Mumbai-based generic drugs producer Cipla has recruited Frank Pieters a former senior vice-president at global generics leader Teva of Israel to head its European business, said two persons familiar with the development. India’s third-largest drug maker by sales has also put Pieters in charge of its global respiratory portfolio which has a pipeline of high-potential generics such as of GlaxoSmithKline or GSK’s $8.5bn Seretide/Advair inhalers. Significantly, Pieters put in 15 years at GSK Europe prior to joining Teva.
This move is in keeping with Cipla’s bid to strengthen professional management at various parts of the company as it positions itself to capitalise on billions of dollars worth of patent expiries in key western markets. In recent years, some industry watchers have faulted Cipla for under-exploiting the potential of its generics research and manufacturing investments.
Pieters has roughly three decades of experience in the European drug industry much of it leading respiratory businesses at GSK and Teva. “Pieters brings with him a thorough knowledge of business in Europe and his contacts,” said one of the two persons. “Also, very few people have his kind of experience in the respiratory franchise and they are to be found either at GSK or Teva.”
At Teva, Pieters was vice-president and senior vice-president in the global respiratory unit between 2006 and 2011. Teva had inherited this business in 2005 from Ivax Corporation which it acquired that year. At the time, the unit had revenues of a few hundred million. It is now a $6bn franchise.
Pieters has also played an important role in some of the Israeli group’s biosimilars businesses and was Chief Integration Officer in Europe for the branded products of Teva and US-based Cephalon, maker of sleep disorder drug Provigil, that the Israeli company acquired in 2011.
Prior to Teva, Pieters worked as business unit director of the respiratory division at UK’s GlaxoSmithKline and as the managing director of its Belgian and Luxembourg operations.
Investors have long regarded Cipla’s generic respiratory drugs/inhalers portfolio as the jewel in its crown. However, in recent months there have been many questions and concerns about its readiness to monetise this portfolio in key western markets given stringent regulatory requirements and the dearth of strong marketing partners. Competition is expected from some of the world’s largest generics companies.
Cipla has traditionally sold its generics in markets outside India through partners rather than build a front-end marketing organisation of its own. Investors have expected it to partner with a player of heft who can take on larger rivals. For instance, in Russia (which is counted as an emerging market) Cipla has a partnership with Teva to market a generic of Seretide.
By recruiting Pieters, the company is “gearing up to capture the huge commercial upside of years of back-end investment in respiratory medicine,” said this person. “Currently the company has a spate of small partnerships but nothing really on the big combination products (such as Seretide),” said this person. “That should change with Pieters on board.”
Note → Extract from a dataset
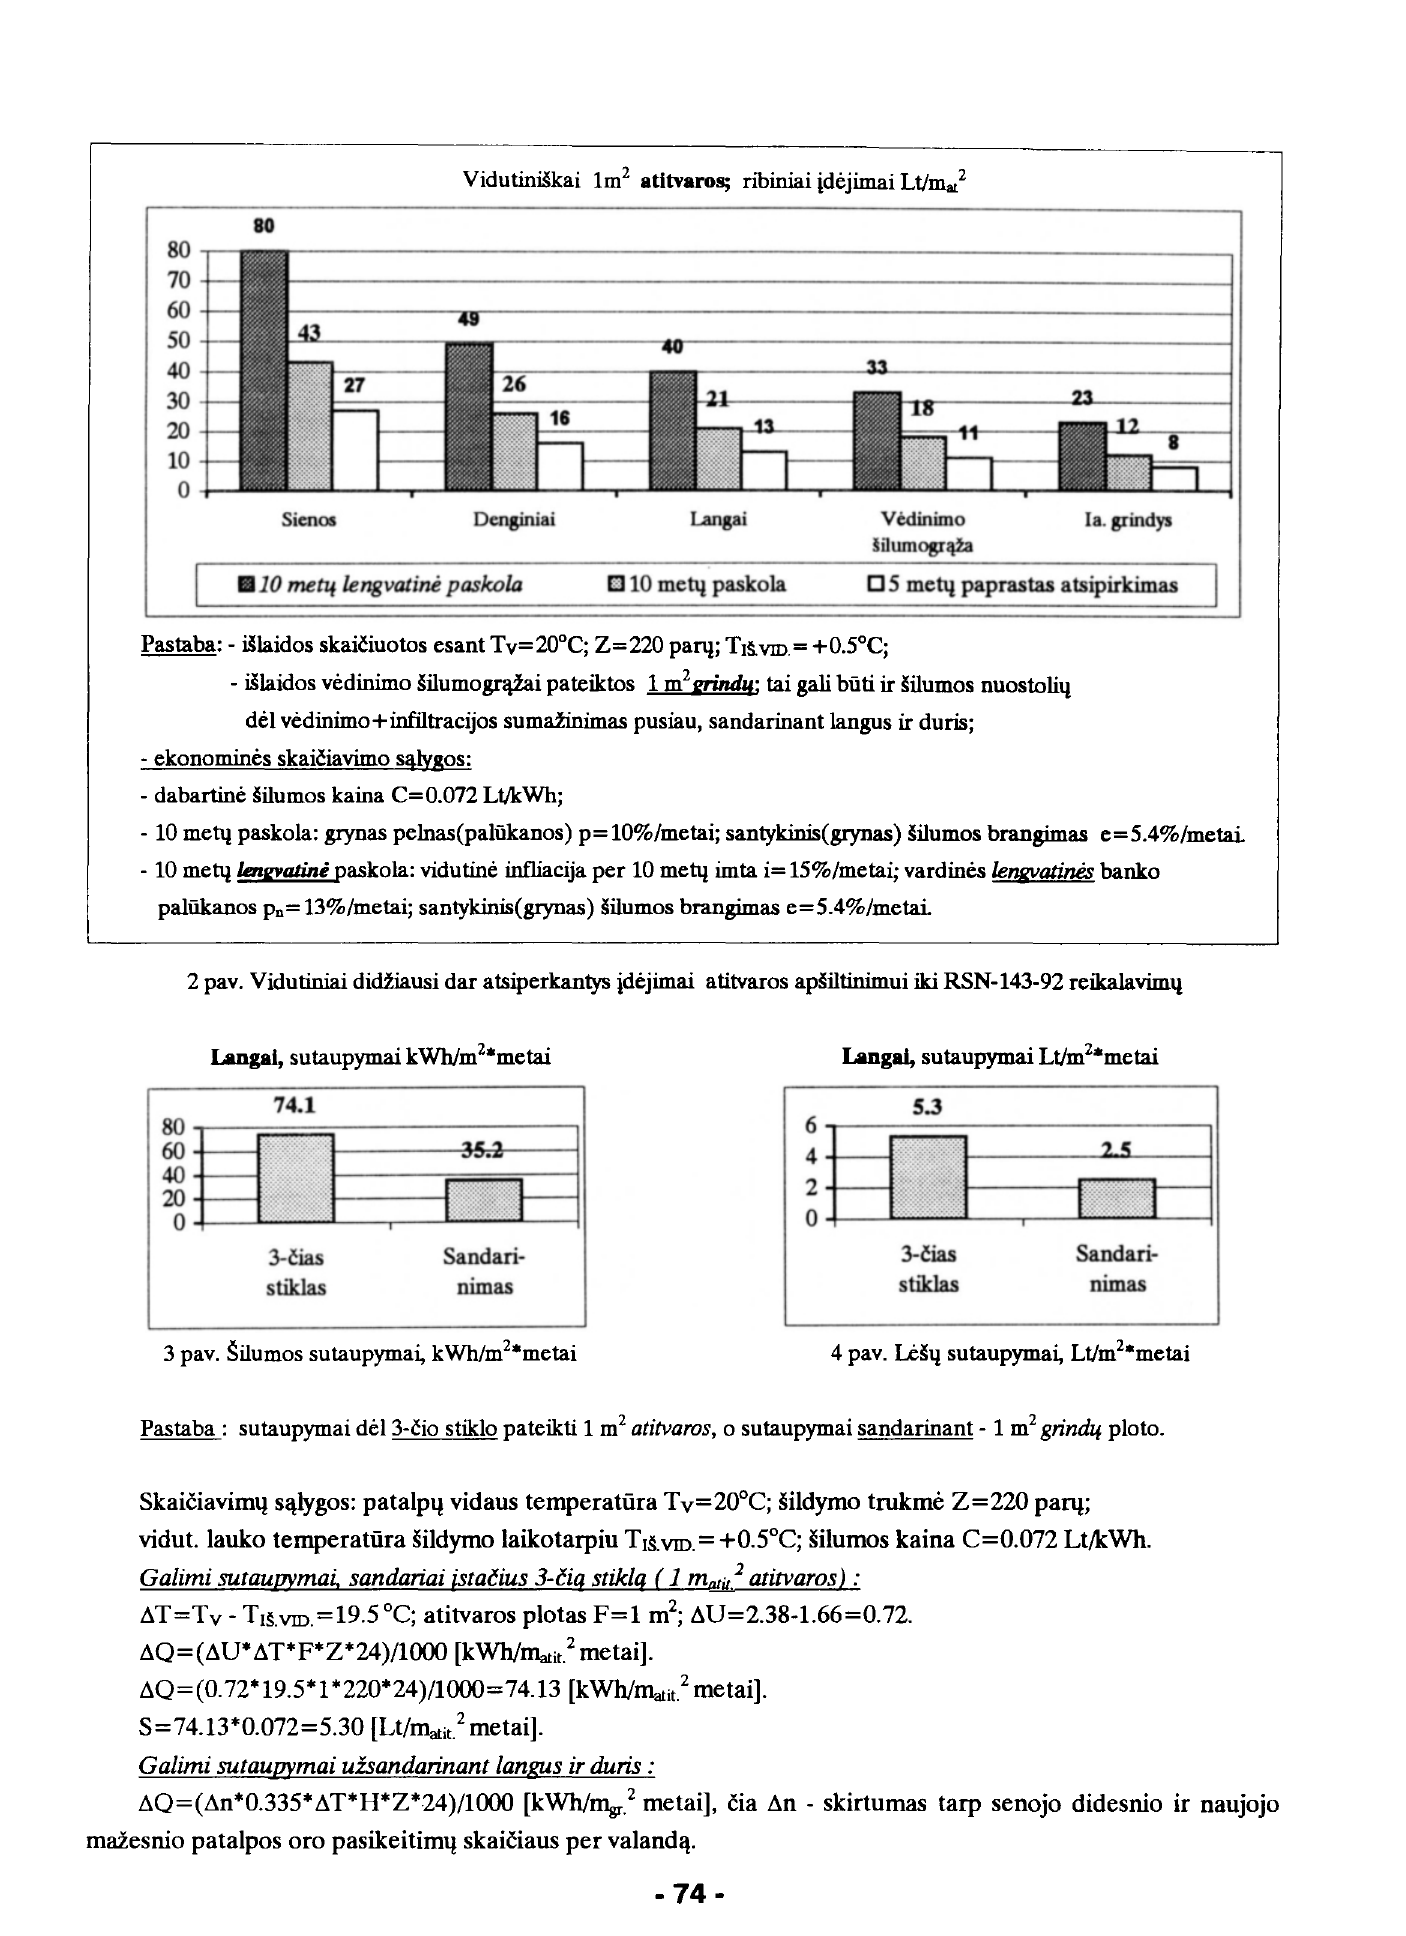
3 pav. Silumos sutaupyma~ kWh/m 2 *metai Pastaba : sutaupymai del3-cio stiklo pateikti 1 m 2 atitvaros, o sutaupymai sandarinant- 1 m 2 grind11 ploto. Skaiciavimq s~lygos: patalpq vidaus temperatura T v=20°C; sildymo trukme Z=220 parq; vidut. lauko temperatura sildymo laikotarpiu TIS.VID. = +O.SOC; silumos kaina C=0.072 LtJkWh. Ga/imi sutauvymai, sandariai istacius 3-ciq stiklq ( 1 ma,u. 2 atitvaros): ~T=Tv- T 1 s.vm.=19.5°C; atitvaros plotas F=1 m 2 ;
A recent article in the Business Standard pegged the global respiratory market at $34 bn citing 2010 estimates. The US and Europe accounted for 80 per cent of this, it said. Cipla currently makes $60 to 70mn from its respiratory portfolio outside India. The company wants to grow “its presence and portfolio significantly in Europe and other markets,” this person said.
Pieters joins Cipla this week and will be based in Belgium.
In the last 15 months, other senior professionals that Cipla has hired into its exports team include Chandru Chawla, who was Mumbai-based Lupin’s senior vice-president for international operations and Sanjay Bhanushali, a former senior director at Hyderabad’s Dr Reddy’s.